You've heard about Machine Learning and AI - and you want to see what all the fuss is about. But you don't want to spend all your time installing bazel and Jupyter? Or maybe you're running an old computer or your only computer is a phone! What now, give up? Never! Thanks to Google Colab, you can run TensorFlow in a browser window, and all the computation is handled on Google's cloud service for free. It's a great way to dabble, without all the setup!
We've hacked together a Colab notebook that can see things using your computer, laptop, or phone camera! It takes live pictures from your camera and feeds them through the Mobilenet v2 + SSDLite model to find and box the objects it sees. This way you can see what Mobilenet v2 + SSDLite can do, instantly!
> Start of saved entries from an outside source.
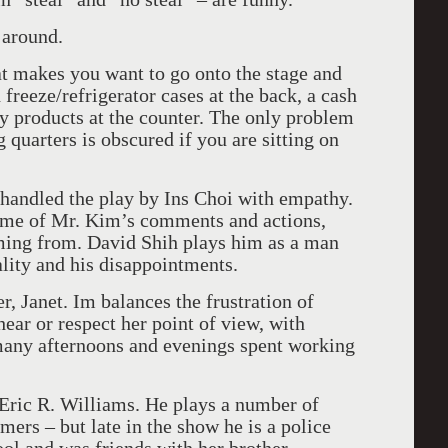
 around.
at makes you want to go onto the stage and
 freeze/refrigerator cases at the back, a cash
y products at the counter. The only problem
ng quarters is obscured if you are sitting on
 handled the play by Ins Choi with empathy.
ome of Mr. Kim’s comments and actions,
ming from. David Shih plays him as a man
lity and his disappointments.
r, Janet. Im balances the frustration of
ar or respect her point of view, with
 many afternoons and evenings spent working
 Eric R. Williams. He plays a number of
omers – but late in the show he is a police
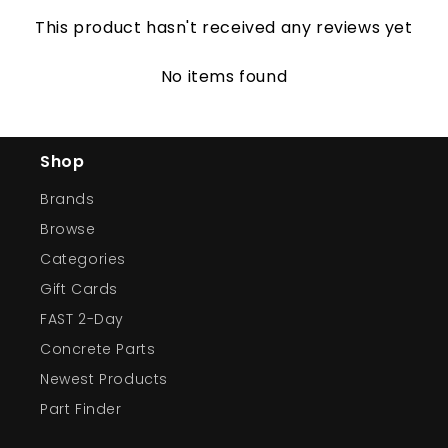
This product hasn't received any reviews yet
No items found
Shop
Brands
Browse
Categories
Gift Cards
FAST 2-Day
Concrete Parts
Newest Products
Part Finder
The algorithm produces three outputs here:
- The identified object, given both by name (water bottle) and an id number
- Confidence Level, a measure of the algorithm's certainty
- Bounding box, a box drawn around the image region that contains the object
Early object detection algorithms used hand-written heuristics to identify objects. For example: a tennis ball is usually round and green. While these had some successes, they were difficult to create and were prone to some hilarous false-positives.
Mobilenet v2
In recent years, a technology called neural networks has made it possible to let computers develop the heuristics on their own, by showing them a large number of examples. Mobilenet v2 is one of the well-known Object Detection models beacuse it's optimized to run on devices like your cell phone or a raspberry pi. When attached to another model known as SSDLite, a bounding box can be produced.
The authors of Mobilenet v2 + SSDLite claim it runs in 200ms on a Pixel 1. You won't be able to see speeds like this in your browser because this demo sends images securely over the Internet to Google's datacenter for processing. But, think of this as a helpful reference if you want to use this in your own project.
Mobilenet v2 + SSDLite can recognize 90 different objects.
These objects are taken from the COCO dataset, a popular set of images used to develop object detection algorithms.